══ DOCUMENT SECTION
Pick a platform: This very important step that kick starts your crowdfunding endeavor is often just brushed over by a lot of first-time campaigners. The choice of platform is crucial because different platforms can be better at lending support to separate cause categories, have varying pricing structures, and diverse policies to help you find donors outside of your immediate network. You can compare crowdfunding platforms in India here.
Create the best fundraiser you can: Write a telling story. Upload vivid photos. Get a friend to shoot a video about your project and find an editor to prim it up. Create a lucid and basic version of your full fund utilization plan and put it up. Do not leave any information field on the fundraiser microsite blank. This is your chance to tell the world why you are crowdfunding, so make the most of it!
Share with faith: And also share smartly. Devise a strategy rather than posting at random times. Know the people you are reaching out to and tailor your appeals for help. Feel no hesitation about asking a second time. Remember to tell your friends on social media to also share your campaign so you can reach people from extended circles of acquaintance.
Show your gratitude: Thank your donors when you receive a donation. While this is intuitive, it may slip your mind to thank them again when your campaign closes and you have met your target. When you have scaled your targets and utilized your crowdfunded endowment, remember to send donors a little thank you note and show your gratitude again.
If you have a clear goal and a strong will, it is very hard to go wrong with crowdfunding India. Reinforce yourself with a good friend or two to help out with the crowdfunding enterprise, set aside a few hours everyday to give to your cause, think positive, and you’re ready to go.
We wish you victory with crowdfunding!
════
══ INFORMATION GIVEN
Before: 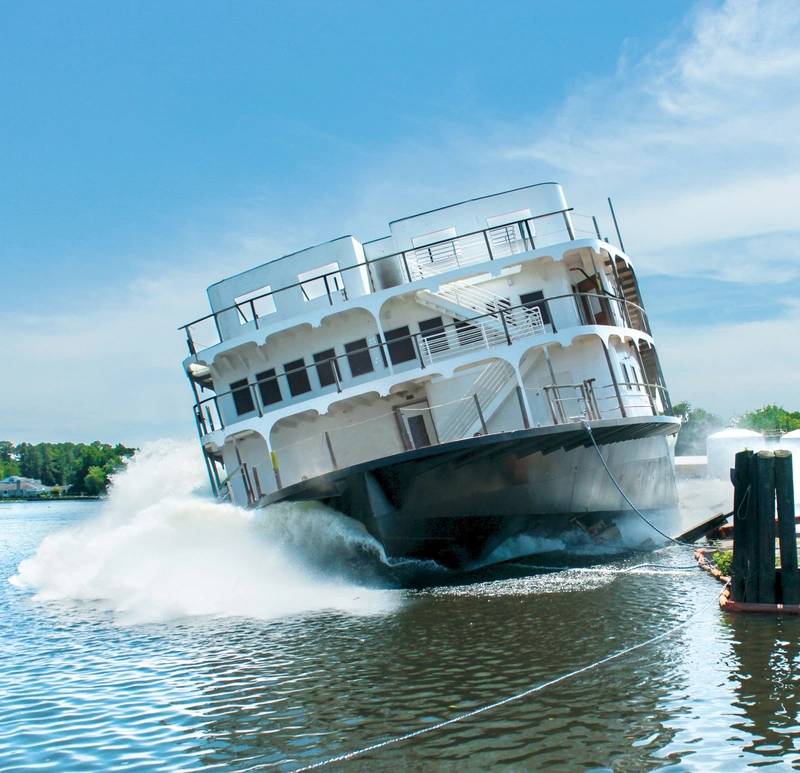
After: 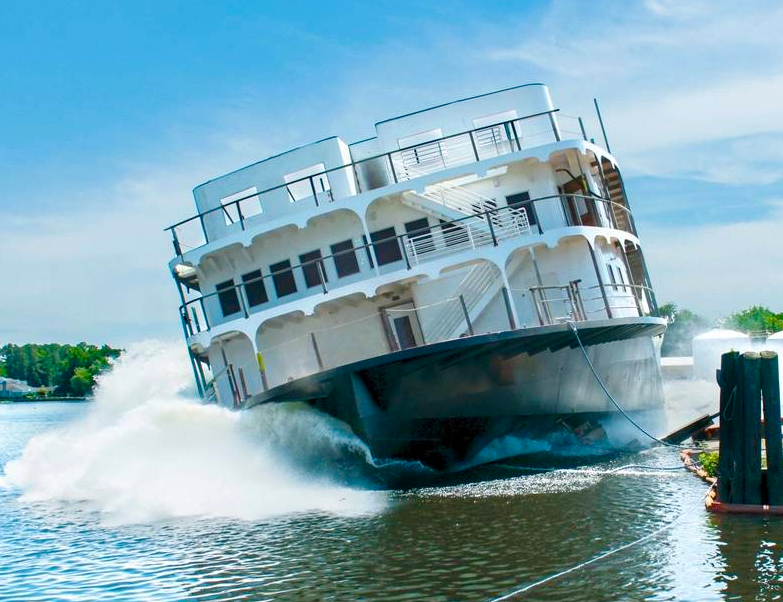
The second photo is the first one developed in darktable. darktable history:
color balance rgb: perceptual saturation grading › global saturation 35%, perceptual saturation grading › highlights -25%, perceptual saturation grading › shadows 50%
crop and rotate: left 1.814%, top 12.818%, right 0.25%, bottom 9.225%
════
══ INFORMATION GIVEN
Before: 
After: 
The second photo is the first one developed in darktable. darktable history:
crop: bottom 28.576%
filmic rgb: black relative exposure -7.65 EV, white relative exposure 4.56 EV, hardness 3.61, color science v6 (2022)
════
**DIRECTION:** Revise the stretch of the crowdfunding guide from "Share with faith: And" through "circles of acquaintance.", substituting "plan" for "strategy". The listing is separate material, unrelated to the crowdfunding guide.

**ANSWER FOR THIS EXERCISE:**
Share with faith: And also share smartly. Devise a plan rather than posting at random times. Know the people you are reaching out to and tailor your appeals for help. Feel no hesitation about asking a second time. Remember to tell your friends on social media to also share your campaign so you can reach people from extended circles of acquaintance.